One morning, while cleaning out his barn, the professor dropped the stone and it broke into four pieces.
The professor was a bit sad about his carelessness, as he had liked that curious old stone. But he soon discovered something interesting: He could use the four pieces of the broken stone to weigh items on the balance scale - as long as these items were in one pound increments, between 1 and 40 pounds.
How much did each of the four pieces weigh?
Note that since this was a 17th-century merchant, he of course used the balance scale to weigh things. So, for example, he could use a 1 lb weight and a 4 lb weight to weigh a 3 lb object, by placing the 3 lb object and 1 lb weight on one side of the scale, and the 4 lb weight on the other side.
I won't post the solution as maybe some of you would like to give this a go. For anyone reading this and wanting to try it themselves, DON'T SCROLL DOWN! People will be posting their solutions there.
I did this using an intuitive method but my question I am asking is in two parts:
1) Is there an algebraic solution to this without first solving it intuitively and then finding the logic
2) Is there therefore a general form you can take to solve any problem of this type?
Good luck!
For a "fair" balance scale, in order to be able to weigh an object of weight 1 you need a 1 stone. Then to weigh an object of weight 2 you need either a 2 stone or a 3 stone. The key point is that there is no weight achievable with stones of $(1,2)$ that is not achievable with $(1,3)$ (while $(1,3)$ can also weigh a 4 stone), so $(1,3)$ dominates over $(1,2)$ in the sense that it is always better.

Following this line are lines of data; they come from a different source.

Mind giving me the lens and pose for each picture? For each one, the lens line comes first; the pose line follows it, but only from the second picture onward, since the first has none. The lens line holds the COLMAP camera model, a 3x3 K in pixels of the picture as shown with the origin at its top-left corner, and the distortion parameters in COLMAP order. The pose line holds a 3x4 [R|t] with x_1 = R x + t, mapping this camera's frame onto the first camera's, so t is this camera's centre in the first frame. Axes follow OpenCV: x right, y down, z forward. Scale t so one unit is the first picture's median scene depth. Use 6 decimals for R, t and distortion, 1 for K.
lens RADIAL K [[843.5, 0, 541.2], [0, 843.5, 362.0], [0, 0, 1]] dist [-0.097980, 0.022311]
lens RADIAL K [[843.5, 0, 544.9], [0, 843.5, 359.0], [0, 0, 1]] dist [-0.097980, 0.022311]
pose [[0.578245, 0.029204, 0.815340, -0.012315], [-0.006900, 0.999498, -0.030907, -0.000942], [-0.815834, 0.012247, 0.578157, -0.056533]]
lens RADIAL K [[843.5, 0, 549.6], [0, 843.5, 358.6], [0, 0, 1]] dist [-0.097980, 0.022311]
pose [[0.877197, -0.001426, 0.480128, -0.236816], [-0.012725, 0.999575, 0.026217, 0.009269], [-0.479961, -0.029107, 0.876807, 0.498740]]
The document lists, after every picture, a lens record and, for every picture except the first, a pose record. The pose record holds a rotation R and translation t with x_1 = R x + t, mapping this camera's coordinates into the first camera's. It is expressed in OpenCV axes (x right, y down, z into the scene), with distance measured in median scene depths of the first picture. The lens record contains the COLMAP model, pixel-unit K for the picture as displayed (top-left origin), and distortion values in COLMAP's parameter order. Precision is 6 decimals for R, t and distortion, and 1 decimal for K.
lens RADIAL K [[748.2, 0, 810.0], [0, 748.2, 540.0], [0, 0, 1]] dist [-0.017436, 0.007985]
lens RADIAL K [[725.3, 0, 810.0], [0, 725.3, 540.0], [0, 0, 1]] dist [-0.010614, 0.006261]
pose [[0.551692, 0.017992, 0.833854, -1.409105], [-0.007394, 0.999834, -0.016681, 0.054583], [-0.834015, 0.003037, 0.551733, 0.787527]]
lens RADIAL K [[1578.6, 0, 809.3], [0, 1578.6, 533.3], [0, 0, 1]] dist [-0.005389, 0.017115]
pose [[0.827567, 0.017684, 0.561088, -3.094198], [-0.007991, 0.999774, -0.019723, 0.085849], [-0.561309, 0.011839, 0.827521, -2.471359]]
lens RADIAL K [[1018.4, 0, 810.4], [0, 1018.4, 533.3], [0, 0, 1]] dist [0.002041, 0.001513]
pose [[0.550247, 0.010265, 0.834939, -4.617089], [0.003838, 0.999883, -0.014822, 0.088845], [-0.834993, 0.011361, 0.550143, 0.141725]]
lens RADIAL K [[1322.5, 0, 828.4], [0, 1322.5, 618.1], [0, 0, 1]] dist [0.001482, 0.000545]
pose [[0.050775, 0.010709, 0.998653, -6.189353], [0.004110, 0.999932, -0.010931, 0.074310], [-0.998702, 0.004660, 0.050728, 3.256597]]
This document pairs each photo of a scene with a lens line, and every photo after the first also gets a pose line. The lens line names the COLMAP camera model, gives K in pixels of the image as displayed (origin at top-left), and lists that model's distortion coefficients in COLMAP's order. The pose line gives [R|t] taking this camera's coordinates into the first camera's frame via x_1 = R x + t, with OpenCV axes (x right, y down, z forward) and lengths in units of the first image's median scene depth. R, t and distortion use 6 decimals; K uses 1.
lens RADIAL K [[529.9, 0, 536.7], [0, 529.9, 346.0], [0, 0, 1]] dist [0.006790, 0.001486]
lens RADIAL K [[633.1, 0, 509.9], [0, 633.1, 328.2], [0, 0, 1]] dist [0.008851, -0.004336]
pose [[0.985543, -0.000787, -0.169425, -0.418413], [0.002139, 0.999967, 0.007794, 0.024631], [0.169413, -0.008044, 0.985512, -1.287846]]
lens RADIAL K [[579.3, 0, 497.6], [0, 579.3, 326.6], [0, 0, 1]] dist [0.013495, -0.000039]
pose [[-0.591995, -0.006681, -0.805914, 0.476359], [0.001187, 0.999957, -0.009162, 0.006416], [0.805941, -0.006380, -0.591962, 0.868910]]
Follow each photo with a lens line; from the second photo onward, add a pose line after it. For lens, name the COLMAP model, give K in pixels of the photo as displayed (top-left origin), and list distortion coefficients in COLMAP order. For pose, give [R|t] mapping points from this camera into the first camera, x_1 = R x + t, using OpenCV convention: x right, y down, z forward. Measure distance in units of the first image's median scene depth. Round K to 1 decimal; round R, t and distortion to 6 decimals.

Now to weigh a 3-stone you do need either $(1,2)$ or $(1,3)$ so any best solution must include $(1,3)$. Now apply the same reasoning to 5 and you find that you need a 5, 6, 7, 8, or 9-stone, and that $(1,3,9)$ dominates. It is easy to create an induction proof that to weigh all numbers up to $N$ with the minimum number of stones, a minimal solution is always of the form $\{3^k\} | 0 \leq k \leq \log_3 (3N/2)$; in the present case, $N=40$ so $k$ goes up to 3 so 4 stones suffice.
A related problem is that of the "unfair" scale, where it balances if the total weight on the left is exactly twice that on the right.